# Accucraft Caradoc vs. Ragleth



## scoobster28 (Sep 15, 2008)

Appearances aside (slightly different water tanks, cabs, etc.) are there any mechanical differences that a prospective new person to the live steam hobby should be aware of? Does one run better then the other, or feature better cylinders, etc? Any thoughts?
Thanks.


----------



## Tom Bowdler (Jan 3, 2008)

I have a Caradoc I have run since they have been available and I like it a lot. 
I believe the Ragleth has the same running gear as Caradoc and Edrig. 
I think you would be successful with either one. 
Best, 
Tom


----------



## Bill4373 (Jan 3, 2008)

I have an Accucraft Caradoc, Wrekin, Mortimer and Edrig. They are good steam engines.

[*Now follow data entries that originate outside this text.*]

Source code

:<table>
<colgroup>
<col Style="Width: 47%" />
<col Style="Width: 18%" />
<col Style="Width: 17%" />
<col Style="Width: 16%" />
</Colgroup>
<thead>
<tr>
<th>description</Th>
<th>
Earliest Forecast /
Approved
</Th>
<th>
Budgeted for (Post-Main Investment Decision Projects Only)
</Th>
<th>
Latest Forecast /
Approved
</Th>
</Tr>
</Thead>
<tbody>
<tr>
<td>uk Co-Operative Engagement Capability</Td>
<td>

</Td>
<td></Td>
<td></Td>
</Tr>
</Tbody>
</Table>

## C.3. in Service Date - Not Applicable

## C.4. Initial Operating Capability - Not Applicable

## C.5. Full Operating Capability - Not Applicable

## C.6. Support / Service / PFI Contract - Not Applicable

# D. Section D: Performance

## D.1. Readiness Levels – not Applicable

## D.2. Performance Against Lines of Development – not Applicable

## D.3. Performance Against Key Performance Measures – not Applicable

Tag Gorton's book, LIVE STEAM WORKSHOP, modifies the Edrig but it would work on all four. 

.B


----------



## Chris B (Oct 18, 2009)

They are essentially all the same power unit using the same boiler, cylinders, wheel base etc. The differences come in the fixing holes for the body and the smokebox shape, which has rivet detail on some models.
The significant difference is that the burner on the later Raleth has a smaller jet and an air control collar. This make the burner quieter in use and the gas lasts longer. You can convert an earlier burner to the Ragleth spec though.
I made three videos introducing the Ragleth which you can find on Youtube on my Summerlandsteam channel. The loco that is featured runs incredibly well and did so from the first steaming. 

I hope this helps
Cheers
Chris


----------



## scoobster28 (Sep 15, 2008)

Thanks all. I am sold! I actually like the Caradoc's appearance better with the straight-back cab sides but I am sure both are good. Chris, not only have I watched those movies I have been leaving them open on the computer my wife and I share as "hints" to what I want for my birthday! Living in the States, these engines aren't as easy to come across so I won't get to see one run before purchase.


----------



## Chris B (Oct 18, 2009)

I agree - the Caradoc is much better looking! I have changed the body on mine using a kit from Swift Sixteen. You can see it at www.swiftsixteen.com 
There are also some nice kits from Mike"s Models here in the UK - you can see them at: 

http://www.mikes-models.co.uk/index.php?main_page=index&cPath=1061_1063_1210_1086_1094 

It is great to hear that the videos are coming in handy - good luck with the hints, but beware of her leaving videos open featuring large diamonds ;-) 
Cheers 
Chris


----------



## Chris B (Oct 18, 2009)

Just another thought - have you seen the competition entries in the Accucraft competition using the Ragleth power unit? 

It is here http://www.accucraft.uk.com/competition-entries/ 

My money is on the Darjeeling loco winning - or maybe the Garratt - or maybe......... We shall know on Saturday! 
Cheers 
Chris


----------



## scoobster28 (Sep 15, 2008)

As from the optional (but highly recommended) "Sunderland Chuffer" are there any other mechanical upgrades that I might want to consider if I acquired a Ragleth or Caradoc down the road? I would want to spin the pressure gauge but is there anything else I should be worried about? I don't want R/C and a whistle might be "guilding the lily" so to speak but I thought I would ask.


----------